▸ Direction:
Could you resume the account below of a Charlottesville synagogue's Saturday morning services, writing on from its last sentence, before the material that follows it?

▸ Text extract:
———

Chilling but Important Reading–In Charlottesville, the Local Jewish Community Presses On

On Saturday morning, I stood outside our synagogue with the armed security guard we hired after the police department refused to provide us with an officer during morning services. (Even the police department’s limited promise of an observer near our building was not kept — and note, we did not ask for protection of our property, only our people as they worshipped).

Forty congregants were inside. Here’s what I witnessed during that time.

For half an hour, three men dressed in fatigues and armed with semi-automatic rifles stood across the street from the temple. Had they tried to enter, I don’t know what I could have done to stop them, but I couldn’t take my eyes off them, either. Perhaps the presence of our armed guard deterred them. Perhaps their presence was just a coincidence, and I’m paranoid. I don’t know.

———

▸ Data rows:
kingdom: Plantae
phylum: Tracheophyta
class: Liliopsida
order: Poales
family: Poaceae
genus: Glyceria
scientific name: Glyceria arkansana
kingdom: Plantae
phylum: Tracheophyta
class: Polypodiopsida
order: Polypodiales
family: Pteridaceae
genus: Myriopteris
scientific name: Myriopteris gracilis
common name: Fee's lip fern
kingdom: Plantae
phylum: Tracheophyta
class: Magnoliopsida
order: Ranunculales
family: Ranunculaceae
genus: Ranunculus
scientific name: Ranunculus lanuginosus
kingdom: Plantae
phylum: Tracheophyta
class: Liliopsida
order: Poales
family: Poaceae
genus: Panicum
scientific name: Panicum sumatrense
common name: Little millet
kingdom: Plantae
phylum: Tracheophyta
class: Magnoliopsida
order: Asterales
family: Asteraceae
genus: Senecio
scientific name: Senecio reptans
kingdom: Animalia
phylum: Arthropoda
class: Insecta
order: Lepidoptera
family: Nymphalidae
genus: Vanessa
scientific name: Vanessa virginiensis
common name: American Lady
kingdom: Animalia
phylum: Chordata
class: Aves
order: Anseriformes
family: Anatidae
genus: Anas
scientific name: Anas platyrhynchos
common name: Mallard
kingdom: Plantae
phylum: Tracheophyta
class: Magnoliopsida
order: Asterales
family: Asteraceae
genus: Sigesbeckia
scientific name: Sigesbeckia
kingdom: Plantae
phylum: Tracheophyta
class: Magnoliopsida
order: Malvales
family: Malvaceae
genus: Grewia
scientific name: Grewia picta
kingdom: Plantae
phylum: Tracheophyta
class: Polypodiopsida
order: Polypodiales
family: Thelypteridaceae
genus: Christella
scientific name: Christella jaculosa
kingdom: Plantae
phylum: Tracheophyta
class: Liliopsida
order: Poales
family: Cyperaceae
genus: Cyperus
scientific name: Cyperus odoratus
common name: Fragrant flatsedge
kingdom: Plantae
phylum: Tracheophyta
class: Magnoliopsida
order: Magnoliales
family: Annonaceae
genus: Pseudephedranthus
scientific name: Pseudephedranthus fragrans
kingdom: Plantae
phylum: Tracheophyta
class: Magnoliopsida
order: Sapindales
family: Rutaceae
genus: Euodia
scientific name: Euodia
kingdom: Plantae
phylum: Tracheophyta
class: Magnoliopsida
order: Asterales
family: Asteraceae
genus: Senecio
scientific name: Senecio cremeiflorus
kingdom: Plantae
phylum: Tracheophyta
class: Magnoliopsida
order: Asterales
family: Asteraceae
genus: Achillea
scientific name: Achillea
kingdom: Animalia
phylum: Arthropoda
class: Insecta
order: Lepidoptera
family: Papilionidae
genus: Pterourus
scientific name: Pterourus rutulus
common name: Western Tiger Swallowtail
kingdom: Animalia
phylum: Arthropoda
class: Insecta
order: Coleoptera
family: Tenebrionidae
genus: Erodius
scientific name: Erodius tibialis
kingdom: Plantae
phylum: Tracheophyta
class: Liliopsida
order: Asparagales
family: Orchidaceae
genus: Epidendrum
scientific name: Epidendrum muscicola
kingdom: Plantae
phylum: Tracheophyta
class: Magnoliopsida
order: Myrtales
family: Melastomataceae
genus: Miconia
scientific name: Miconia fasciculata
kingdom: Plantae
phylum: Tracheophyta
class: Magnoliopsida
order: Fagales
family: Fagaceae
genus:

———

▸ Exercise result:
Several times, parades of Nazis passed our building, shouting, “There’s the synagogue!” followed by chants of “Seig Heil” and other anti-Semitic language. Some carried flags with swastikas and other Nazi symbols.

A guy in a white polo shirt walked by the synagogue a few times, arousing suspicion. Was he casing the building, or trying to build up courage to commit a crime? We didn’t know. Later, I noticed that the man accused in the automobile terror attack wore the same polo shirt as the man who kept walking by our synagogue; apparently it’s the uniform of a white supremacist group. Even now, that gives me a chill.

Read it all.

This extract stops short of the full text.